*ACTIVITY*. Reproduce the entries below verbatim, starting at the first line and ending at the line containing "qu’elle reste en", with both of those lines included.

==== DATA ====

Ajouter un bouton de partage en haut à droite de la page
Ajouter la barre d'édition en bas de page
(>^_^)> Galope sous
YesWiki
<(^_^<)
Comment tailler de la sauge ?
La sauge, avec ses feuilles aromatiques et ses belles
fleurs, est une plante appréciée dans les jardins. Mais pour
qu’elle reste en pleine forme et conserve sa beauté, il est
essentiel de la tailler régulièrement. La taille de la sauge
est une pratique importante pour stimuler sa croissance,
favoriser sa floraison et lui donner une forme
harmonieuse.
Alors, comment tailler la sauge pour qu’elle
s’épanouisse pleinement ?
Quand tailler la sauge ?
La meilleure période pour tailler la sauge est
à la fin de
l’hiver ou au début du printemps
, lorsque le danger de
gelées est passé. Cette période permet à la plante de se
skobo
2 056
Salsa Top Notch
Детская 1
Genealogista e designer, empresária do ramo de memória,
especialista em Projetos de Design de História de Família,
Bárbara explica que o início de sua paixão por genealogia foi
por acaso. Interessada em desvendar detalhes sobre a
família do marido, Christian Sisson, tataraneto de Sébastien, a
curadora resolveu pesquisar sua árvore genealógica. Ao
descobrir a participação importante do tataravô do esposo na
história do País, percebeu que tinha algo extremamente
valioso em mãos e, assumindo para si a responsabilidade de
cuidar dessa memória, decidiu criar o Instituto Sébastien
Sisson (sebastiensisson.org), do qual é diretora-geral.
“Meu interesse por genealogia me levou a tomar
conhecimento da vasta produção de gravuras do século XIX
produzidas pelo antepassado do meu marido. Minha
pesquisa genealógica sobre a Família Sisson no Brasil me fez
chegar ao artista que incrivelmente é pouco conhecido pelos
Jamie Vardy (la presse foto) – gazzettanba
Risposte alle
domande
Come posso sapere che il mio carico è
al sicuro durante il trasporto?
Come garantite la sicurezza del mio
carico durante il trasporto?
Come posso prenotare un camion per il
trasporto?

====

*FINISHED EXERCISE*.
Ajouter un bouton de partage en haut à droite de la page
Ajouter la barre d'édition en bas de page
(>^_^)> Galope sous
YesWiki
<(^_^<)
Comment tailler de la sauge ?
La sauge, avec ses feuilles aromatiques et ses belles
fleurs, est une plante appréciée dans les jardins. Mais pour
qu’elle reste en pleine forme et conserve sa beauté, il est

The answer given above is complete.